*** Opening of AVAILABLE DATA ***

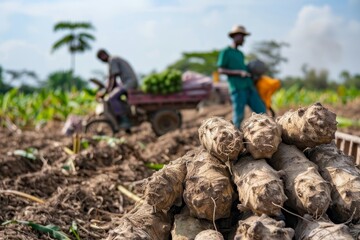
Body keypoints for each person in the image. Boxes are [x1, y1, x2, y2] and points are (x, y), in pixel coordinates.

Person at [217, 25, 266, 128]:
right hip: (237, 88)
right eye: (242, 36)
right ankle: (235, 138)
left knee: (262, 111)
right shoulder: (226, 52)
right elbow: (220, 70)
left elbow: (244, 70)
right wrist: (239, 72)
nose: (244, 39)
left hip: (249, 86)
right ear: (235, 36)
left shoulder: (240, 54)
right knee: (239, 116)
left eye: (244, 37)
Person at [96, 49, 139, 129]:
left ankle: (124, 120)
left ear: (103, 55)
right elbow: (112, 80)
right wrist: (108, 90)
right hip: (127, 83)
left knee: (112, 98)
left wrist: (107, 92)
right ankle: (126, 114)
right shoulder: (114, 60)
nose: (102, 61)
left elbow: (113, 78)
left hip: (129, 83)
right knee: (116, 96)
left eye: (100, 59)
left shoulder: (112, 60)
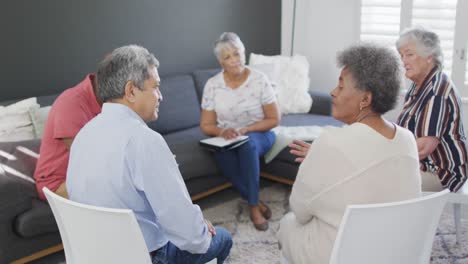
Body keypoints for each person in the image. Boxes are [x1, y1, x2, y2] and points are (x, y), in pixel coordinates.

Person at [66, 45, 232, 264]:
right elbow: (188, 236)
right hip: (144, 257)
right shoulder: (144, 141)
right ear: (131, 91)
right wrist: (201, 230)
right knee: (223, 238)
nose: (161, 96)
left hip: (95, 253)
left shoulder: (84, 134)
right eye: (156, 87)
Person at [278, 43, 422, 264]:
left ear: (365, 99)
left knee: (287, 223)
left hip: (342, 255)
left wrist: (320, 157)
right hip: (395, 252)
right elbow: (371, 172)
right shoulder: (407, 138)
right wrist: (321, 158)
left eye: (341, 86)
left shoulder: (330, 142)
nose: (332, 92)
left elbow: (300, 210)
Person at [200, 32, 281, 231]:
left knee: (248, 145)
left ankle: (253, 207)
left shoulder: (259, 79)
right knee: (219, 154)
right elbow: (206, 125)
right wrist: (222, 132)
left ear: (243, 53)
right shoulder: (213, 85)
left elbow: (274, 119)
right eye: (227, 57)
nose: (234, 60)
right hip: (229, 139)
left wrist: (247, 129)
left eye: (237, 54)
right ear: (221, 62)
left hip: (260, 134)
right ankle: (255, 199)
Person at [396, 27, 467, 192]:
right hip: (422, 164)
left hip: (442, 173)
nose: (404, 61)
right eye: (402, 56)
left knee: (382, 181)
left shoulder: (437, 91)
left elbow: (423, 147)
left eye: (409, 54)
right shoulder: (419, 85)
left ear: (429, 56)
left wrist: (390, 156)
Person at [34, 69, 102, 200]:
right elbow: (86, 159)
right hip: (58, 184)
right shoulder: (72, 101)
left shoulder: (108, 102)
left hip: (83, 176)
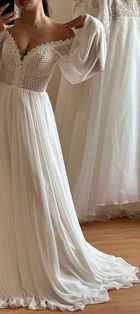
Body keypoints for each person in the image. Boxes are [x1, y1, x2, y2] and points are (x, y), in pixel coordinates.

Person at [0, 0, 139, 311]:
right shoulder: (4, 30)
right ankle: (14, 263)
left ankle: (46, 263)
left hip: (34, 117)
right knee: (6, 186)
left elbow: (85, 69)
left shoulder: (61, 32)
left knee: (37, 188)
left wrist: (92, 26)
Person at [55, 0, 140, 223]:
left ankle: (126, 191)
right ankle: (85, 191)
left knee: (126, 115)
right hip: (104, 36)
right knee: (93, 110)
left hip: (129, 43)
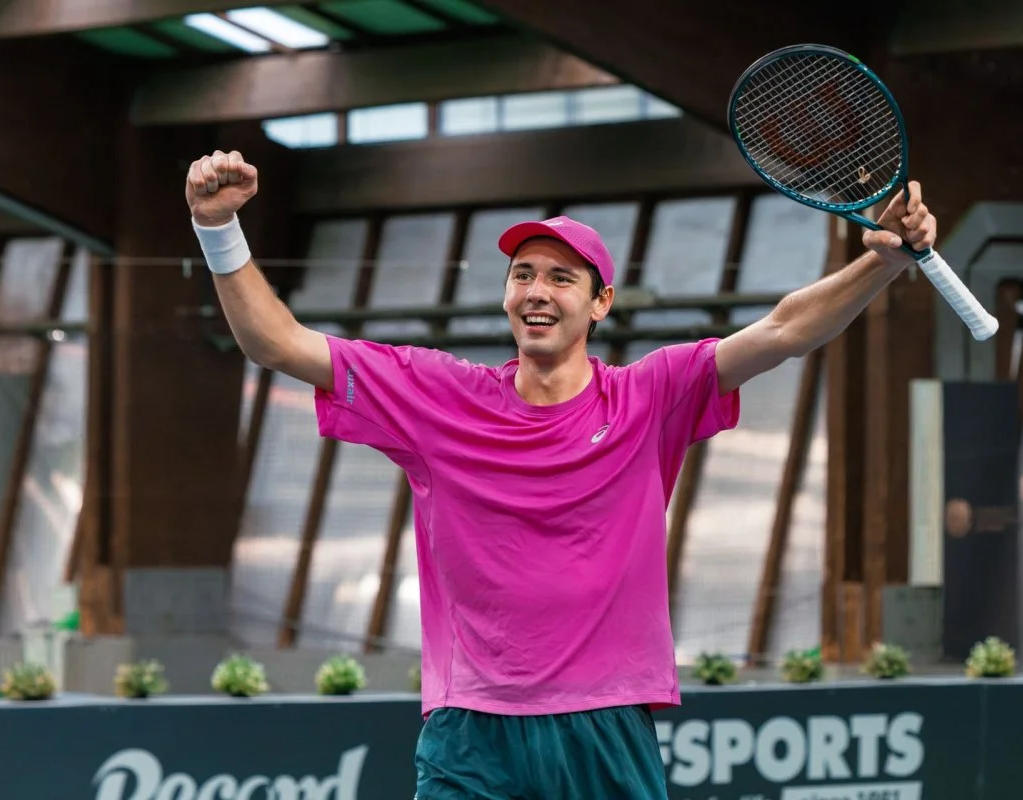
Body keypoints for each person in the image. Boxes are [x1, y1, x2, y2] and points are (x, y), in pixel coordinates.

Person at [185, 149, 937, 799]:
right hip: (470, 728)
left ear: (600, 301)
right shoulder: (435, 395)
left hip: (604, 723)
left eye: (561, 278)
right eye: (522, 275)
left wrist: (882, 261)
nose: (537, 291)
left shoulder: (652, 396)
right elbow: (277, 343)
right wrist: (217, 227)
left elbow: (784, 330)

*** Close of AVAILABLE DATA ***
*** Opening of AVAILABLE DATA ***

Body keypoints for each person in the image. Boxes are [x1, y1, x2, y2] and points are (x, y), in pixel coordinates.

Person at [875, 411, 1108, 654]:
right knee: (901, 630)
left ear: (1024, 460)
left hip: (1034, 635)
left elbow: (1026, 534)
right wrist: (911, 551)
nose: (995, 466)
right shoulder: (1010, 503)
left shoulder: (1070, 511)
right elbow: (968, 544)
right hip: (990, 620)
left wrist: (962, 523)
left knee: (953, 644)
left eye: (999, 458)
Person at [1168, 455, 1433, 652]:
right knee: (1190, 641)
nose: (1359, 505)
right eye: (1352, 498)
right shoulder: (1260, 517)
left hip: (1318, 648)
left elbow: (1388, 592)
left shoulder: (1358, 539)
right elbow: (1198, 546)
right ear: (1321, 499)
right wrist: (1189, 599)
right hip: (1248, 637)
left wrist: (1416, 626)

*** Close of AVAILABLE DATA ***
*** Opening of AVAILABLE DATA ***

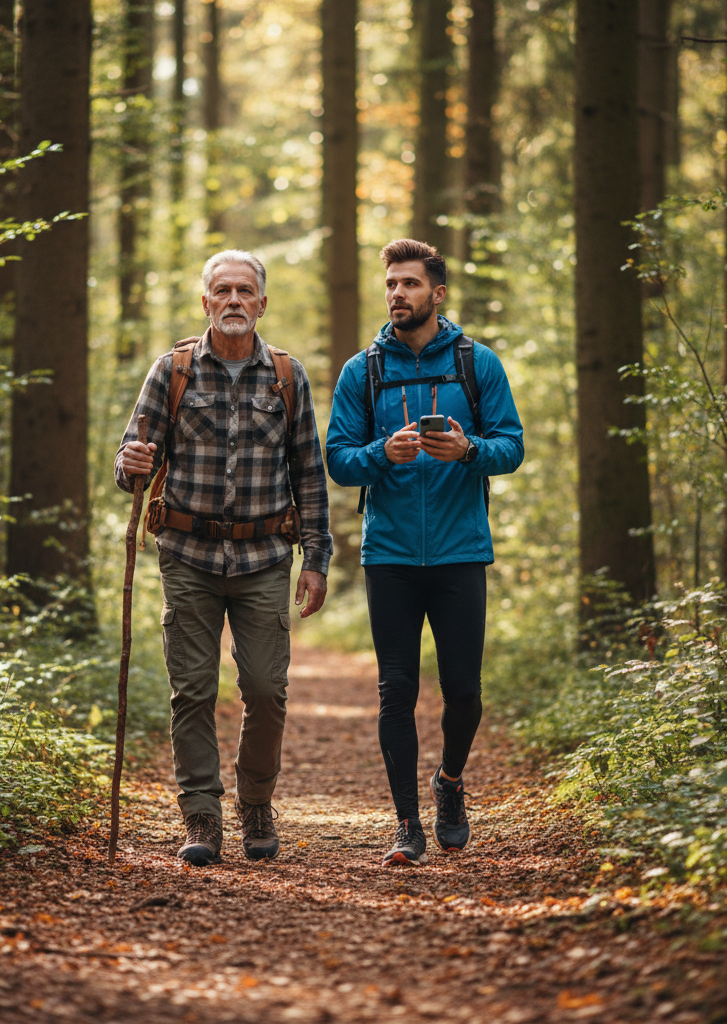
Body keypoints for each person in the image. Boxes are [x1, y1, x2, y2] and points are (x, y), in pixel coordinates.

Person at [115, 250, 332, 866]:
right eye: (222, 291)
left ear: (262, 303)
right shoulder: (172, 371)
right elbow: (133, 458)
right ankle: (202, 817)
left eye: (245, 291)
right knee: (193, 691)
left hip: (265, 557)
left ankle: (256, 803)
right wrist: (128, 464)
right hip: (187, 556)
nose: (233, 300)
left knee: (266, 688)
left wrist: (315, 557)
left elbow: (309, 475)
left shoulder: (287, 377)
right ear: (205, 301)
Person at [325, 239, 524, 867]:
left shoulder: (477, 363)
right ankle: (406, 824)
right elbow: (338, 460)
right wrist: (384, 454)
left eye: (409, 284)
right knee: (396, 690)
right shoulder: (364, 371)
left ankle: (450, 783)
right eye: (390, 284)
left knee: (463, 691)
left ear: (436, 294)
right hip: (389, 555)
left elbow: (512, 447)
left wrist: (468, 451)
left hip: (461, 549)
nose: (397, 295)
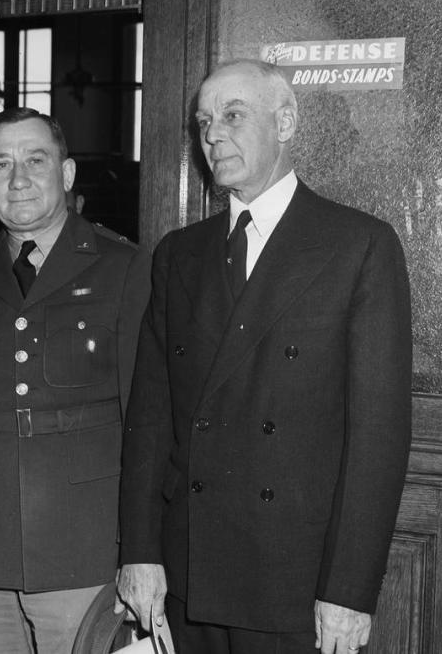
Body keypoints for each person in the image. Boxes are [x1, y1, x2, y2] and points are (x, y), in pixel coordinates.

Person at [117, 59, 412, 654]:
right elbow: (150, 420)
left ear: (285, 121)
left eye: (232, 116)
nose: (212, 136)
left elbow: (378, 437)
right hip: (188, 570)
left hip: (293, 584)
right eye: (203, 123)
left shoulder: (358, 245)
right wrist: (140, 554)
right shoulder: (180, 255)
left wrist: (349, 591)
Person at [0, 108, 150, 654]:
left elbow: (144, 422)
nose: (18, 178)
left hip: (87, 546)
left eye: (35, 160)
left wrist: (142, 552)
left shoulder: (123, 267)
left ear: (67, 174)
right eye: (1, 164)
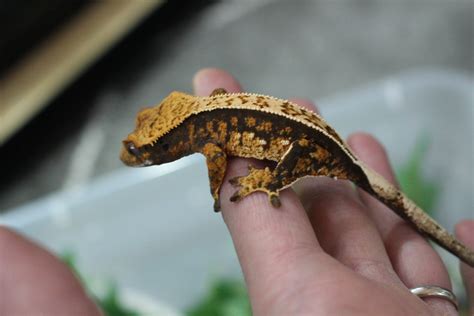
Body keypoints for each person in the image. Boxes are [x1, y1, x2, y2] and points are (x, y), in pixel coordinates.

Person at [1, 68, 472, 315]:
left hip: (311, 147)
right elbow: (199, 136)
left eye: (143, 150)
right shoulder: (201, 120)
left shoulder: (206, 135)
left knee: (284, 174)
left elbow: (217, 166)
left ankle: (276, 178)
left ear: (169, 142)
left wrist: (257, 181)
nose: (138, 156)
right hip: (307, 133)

*** Close of AVAILABLE DATA ***

WORK TO COMPLETE » Within the data above, the lines from the one with "right ankle: (202, 817)" to the one with "left shoulder: (477, 363)" must be repeated exactly; no other line belongs in the answer.

TASK RESPONSE »
right ankle: (202, 817)
left eye: (245, 291)
right knee: (193, 691)
left hip: (265, 557)
left ankle: (256, 803)
right wrist: (128, 464)
right hip: (187, 556)
nose: (233, 300)
left knee: (266, 688)
left wrist: (315, 557)
left elbow: (309, 475)
left shoulder: (287, 377)
right ear: (205, 301)
Person at [325, 239, 524, 867]:
left shoulder: (477, 363)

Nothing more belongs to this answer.